Ghazal 199, Verse 6x

{199,6x}

nah puuchh kuchh sar-o-saamaan-e kaarobaar-e asad
junuu;N-mu((aamalah bedil faqiir-e miskii;N hai

1) don't ask anything about the equipment of the business/dealings of Asad!
2) he is madness-trading, heart-less, a humble/poor faqir

Notes:

sar-o-saamaan : 'Apparatus, necessaries, requisites, effects, goods and chattels, bed and bedding, &c.'. (Platts p.649)

 

kaar-o-baar : 'Work, labour, business; affairs; dealings, transactions'. (Platts p.800)

 

mu((aamalah : 'Transacting business (with), dealing (with), trading, or bargaining (with); — dealing, transaction, negotiation, business, commerce, traffic; bargain; contract; correspondence

 

faqiir : 'Poor, needy, indigent, destitute; — a poor man; a beggar; a religious mendicant; a derwish; an ascetic, a devotee'. (Platts p.783)

 

miskiin : 'Lowly, humble, submissive; meek, mild; — poor, needy, indigent, wretched, miserable'. (Platts p.1035)

FWP:

SETS == INEXPRESSIBILITY
COMMERCE: {3,3}
MADNESS: {14,3}

For background see S. R. Faruqi's choices. This verse is NOT one of his choices; I thought it was interesting and have added it myself. For more on Ghalib's unpublished verses, see the discussion in {4,8x}.

Here is an unusual case, unique in the divan. Ghalib composed two closing-verses for this ghazal, both using the pen-name 'Asad'. Usually if he composed two closing-verses, it was because an earlier one used 'Asad' and he wanted to replace it with one that used 'Ghalib'. In this case, we can only speculate about his reasons. One possibility is that he didn't care so much for this one, so he later replaced it with {199,4}. Another possibility is that in be-dil , 'heart-less' (in the sense of having giving the heart away), the verse contained-- or might be thought to contain-- a tribute to Bedil. And Ghalib edited out most of his extravagant early tributes to Bedil from the published divan; on this see {8,5x}.
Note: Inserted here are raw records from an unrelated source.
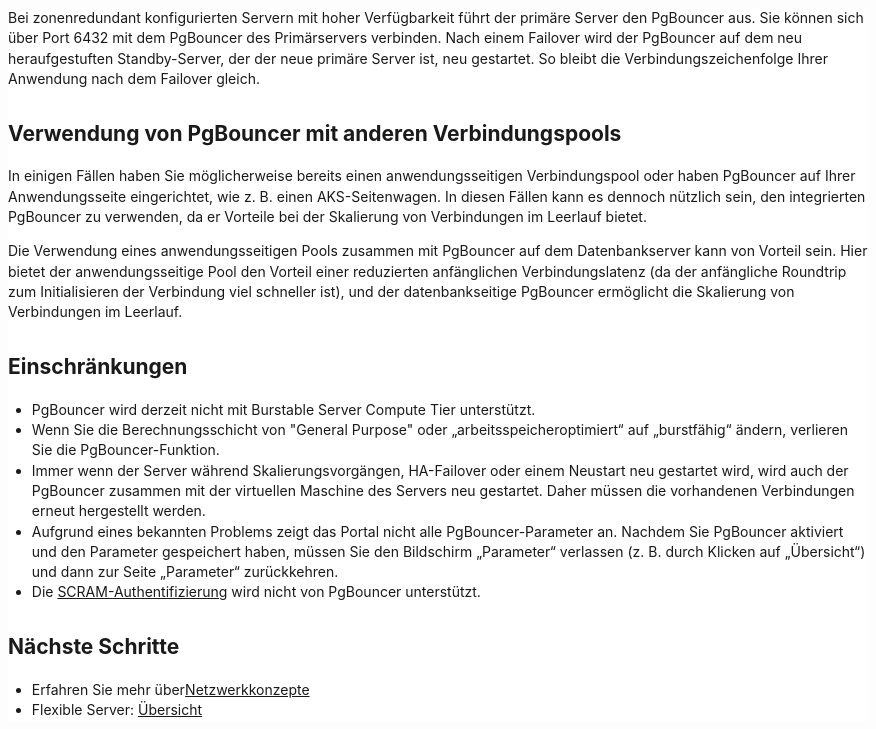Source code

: Bei zonenredundant konfigurierten Servern mit hoher Verfügbarkeit führt der primäre Server den PgBouncer aus. Sie können sich über Port 6432 mit dem PgBouncer des Primärservers verbinden. Nach einem Failover wird der PgBouncer auf dem neu heraufgestuften Standby-Server, der der neue primäre Server ist, neu gestartet. So bleibt die Verbindungszeichenfolge Ihrer Anwendung nach dem Failover gleich. 

## <a name="using-pgbouncer-with-other-connection-pools"></a>Verwendung von PgBouncer mit anderen Verbindungspools

In einigen Fällen haben Sie möglicherweise bereits einen anwendungsseitigen Verbindungspool oder haben PgBouncer auf Ihrer Anwendungsseite eingerichtet, wie z. B. einen AKS-Seitenwagen. In diesen Fällen kann es dennoch nützlich sein, den integrierten PgBouncer zu verwenden, da er Vorteile bei der Skalierung von Verbindungen im Leerlauf bietet.

Die Verwendung eines anwendungsseitigen Pools zusammen mit PgBouncer auf dem Datenbankserver kann von Vorteil sein. Hier bietet der anwendungsseitige Pool den Vorteil einer reduzierten anfänglichen Verbindungslatenz (da der anfängliche Roundtrip zum Initialisieren der Verbindung viel schneller ist), und der datenbankseitige PgBouncer ermöglicht die Skalierung von Verbindungen im Leerlauf.

## <a name="limitations"></a>Einschränkungen
 
* PgBouncer wird derzeit nicht mit Burstable Server Compute Tier unterstützt. 
* Wenn Sie die Berechnungsschicht von "General Purpose" oder „arbeitsspeicheroptimiert“ auf „burstfähig“ ändern, verlieren Sie die PgBouncer-Funktion.
* Immer wenn der Server während Skalierungsvorgängen, HA-Failover oder einem Neustart neu gestartet wird, wird auch der PgBouncer zusammen mit der virtuellen Maschine des Servers neu gestartet. Daher müssen die vorhandenen Verbindungen erneut hergestellt werden.
* Aufgrund eines bekannten Problems zeigt das Portal nicht alle PgBouncer-Parameter an. Nachdem Sie PgBouncer aktiviert und den Parameter gespeichert haben, müssen Sie den Bildschirm „Parameter“ verlassen (z. B. durch Klicken auf „Übersicht“) und dann zur Seite „Parameter“ zurückkehren. 
* Die [SCRAM-Authentifizierung](how-to-connect-scram.md) wird nicht von PgBouncer unterstützt.
  
## <a name="next-steps"></a>Nächste Schritte

- Erfahren Sie mehr über[Netzwerkkonzepte](./concepts-networking.md)
- Flexible Server: [Übersicht](./overview.md)
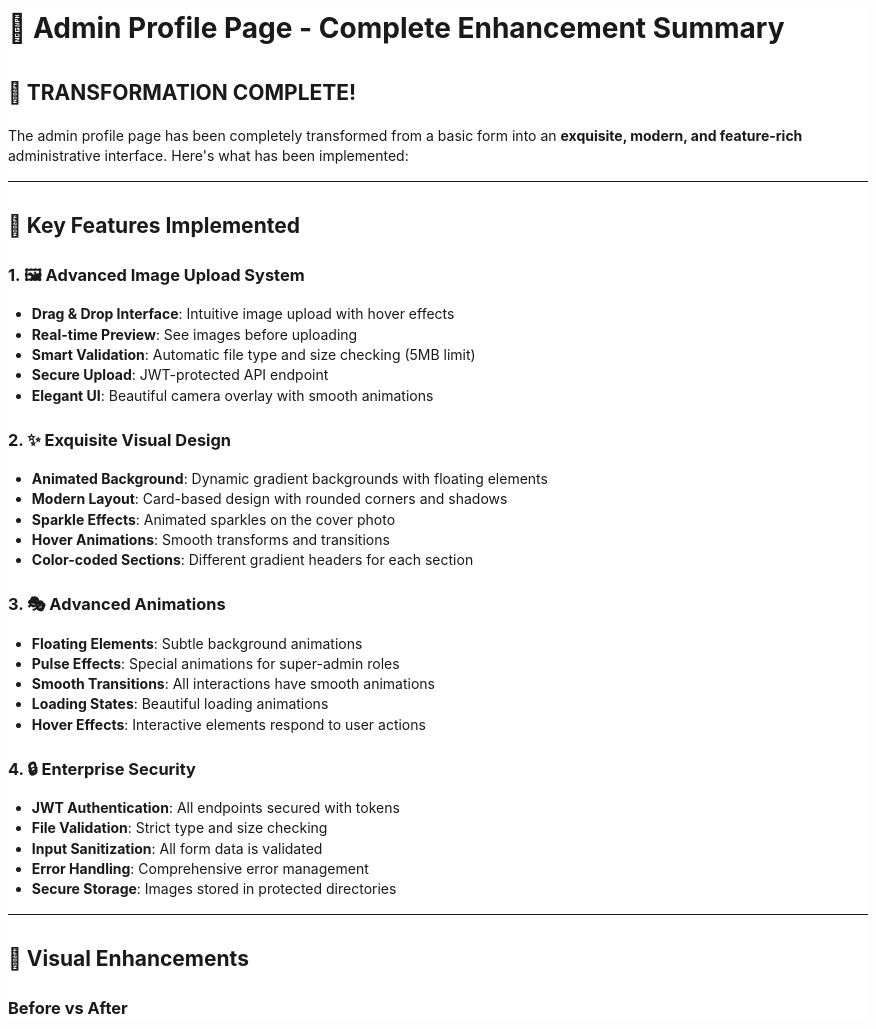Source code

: # 🎨 Admin Profile Page - Complete Enhancement Summary

## 🌟 **TRANSFORMATION COMPLETE!**

The admin profile page has been completely transformed from a basic form into an **exquisite, modern, and feature-rich** administrative interface. Here's what has been implemented:

---

## 🎯 **Key Features Implemented**

### 1. **🖼️ Advanced Image Upload System**

- **Drag & Drop Interface**: Intuitive image upload with hover effects
- **Real-time Preview**: See images before uploading
- **Smart Validation**: Automatic file type and size checking (5MB limit)
- **Secure Upload**: JWT-protected API endpoint
- **Elegant UI**: Beautiful camera overlay with smooth animations

### 2. **✨ Exquisite Visual Design**

- **Animated Background**: Dynamic gradient backgrounds with floating elements
- **Modern Layout**: Card-based design with rounded corners and shadows
- **Sparkle Effects**: Animated sparkles on the cover photo
- **Hover Animations**: Smooth transforms and transitions
- **Color-coded Sections**: Different gradient headers for each section

### 3. **🎭 Advanced Animations**

- **Floating Elements**: Subtle background animations
- **Pulse Effects**: Special animations for super-admin roles
- **Smooth Transitions**: All interactions have smooth animations
- **Loading States**: Beautiful loading animations
- **Hover Effects**: Interactive elements respond to user actions

### 4. **🔒 Enterprise Security**

- **JWT Authentication**: All endpoints secured with tokens
- **File Validation**: Strict type and size checking
- **Input Sanitization**: All form data is validated
- **Error Handling**: Comprehensive error management
- **Secure Storage**: Images stored in protected directories

---

## 🎨 **Visual Enhancements**

### **Before vs After**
The chief charm of the verse is its use of businesslike imagery to describe Asad's utterly mad and indescribably ('don't even ask!') un-businesslike condition. Here the word saudaa surely hovers intriguingly over the verse, since it has the double meaning of both 'merchandise' (from the Persian) and 'madness' (from the Arabic); see {58,5}.